*Work request*
Tally the lines below that contain "like". The number is the whole answer.

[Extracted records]
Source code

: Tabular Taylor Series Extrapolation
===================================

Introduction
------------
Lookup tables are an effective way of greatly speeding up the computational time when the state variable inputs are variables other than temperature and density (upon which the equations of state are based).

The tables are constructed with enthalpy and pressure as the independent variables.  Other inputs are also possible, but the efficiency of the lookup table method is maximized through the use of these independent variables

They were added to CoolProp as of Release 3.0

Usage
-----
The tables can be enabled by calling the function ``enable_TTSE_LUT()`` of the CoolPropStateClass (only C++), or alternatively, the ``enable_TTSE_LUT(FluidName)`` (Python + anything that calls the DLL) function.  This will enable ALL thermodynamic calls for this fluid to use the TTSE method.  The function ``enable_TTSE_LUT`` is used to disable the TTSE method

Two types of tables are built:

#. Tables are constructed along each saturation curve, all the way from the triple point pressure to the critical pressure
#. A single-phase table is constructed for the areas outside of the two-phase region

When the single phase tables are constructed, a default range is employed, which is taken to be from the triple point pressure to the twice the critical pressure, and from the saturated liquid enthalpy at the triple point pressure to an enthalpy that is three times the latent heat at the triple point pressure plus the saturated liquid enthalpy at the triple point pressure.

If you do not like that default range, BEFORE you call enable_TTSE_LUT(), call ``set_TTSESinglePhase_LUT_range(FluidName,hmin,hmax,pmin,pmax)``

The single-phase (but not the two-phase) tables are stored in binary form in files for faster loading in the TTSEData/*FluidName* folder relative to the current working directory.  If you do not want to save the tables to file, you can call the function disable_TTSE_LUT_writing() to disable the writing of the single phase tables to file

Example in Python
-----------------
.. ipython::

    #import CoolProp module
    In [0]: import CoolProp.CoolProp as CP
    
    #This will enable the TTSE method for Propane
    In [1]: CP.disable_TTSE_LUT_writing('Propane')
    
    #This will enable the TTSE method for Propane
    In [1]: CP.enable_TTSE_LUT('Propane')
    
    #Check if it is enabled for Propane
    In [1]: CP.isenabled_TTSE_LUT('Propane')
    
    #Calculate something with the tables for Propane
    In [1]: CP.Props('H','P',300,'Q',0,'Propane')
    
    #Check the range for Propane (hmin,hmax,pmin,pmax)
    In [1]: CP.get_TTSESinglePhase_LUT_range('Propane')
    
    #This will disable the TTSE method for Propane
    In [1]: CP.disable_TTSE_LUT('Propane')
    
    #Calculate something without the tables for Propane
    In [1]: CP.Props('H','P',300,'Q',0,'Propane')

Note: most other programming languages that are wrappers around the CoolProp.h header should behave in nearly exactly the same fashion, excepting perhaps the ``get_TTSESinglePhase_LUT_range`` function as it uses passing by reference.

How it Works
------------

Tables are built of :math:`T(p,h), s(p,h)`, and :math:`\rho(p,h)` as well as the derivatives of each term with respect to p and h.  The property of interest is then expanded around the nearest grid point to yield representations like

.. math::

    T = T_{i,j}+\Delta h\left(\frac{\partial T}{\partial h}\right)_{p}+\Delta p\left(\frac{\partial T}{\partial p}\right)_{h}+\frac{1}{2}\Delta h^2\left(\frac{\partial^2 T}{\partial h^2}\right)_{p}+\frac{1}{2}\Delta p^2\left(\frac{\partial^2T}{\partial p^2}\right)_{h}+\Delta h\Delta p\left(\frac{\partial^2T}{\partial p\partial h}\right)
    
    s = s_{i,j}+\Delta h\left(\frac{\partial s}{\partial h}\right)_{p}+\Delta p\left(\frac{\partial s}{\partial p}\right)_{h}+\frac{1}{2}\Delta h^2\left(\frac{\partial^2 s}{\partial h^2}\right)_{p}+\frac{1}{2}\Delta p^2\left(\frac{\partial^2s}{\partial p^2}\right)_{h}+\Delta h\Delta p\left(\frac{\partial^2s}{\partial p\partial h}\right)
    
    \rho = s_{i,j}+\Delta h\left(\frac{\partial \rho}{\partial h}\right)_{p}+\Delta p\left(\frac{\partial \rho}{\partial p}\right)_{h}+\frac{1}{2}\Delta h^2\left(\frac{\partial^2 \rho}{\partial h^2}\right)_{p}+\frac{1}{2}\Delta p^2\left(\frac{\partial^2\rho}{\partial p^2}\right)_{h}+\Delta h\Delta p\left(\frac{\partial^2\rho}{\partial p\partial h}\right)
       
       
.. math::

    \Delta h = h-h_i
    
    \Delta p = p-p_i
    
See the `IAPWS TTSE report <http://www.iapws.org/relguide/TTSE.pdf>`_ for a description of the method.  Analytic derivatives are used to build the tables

*Response to the exercise*
2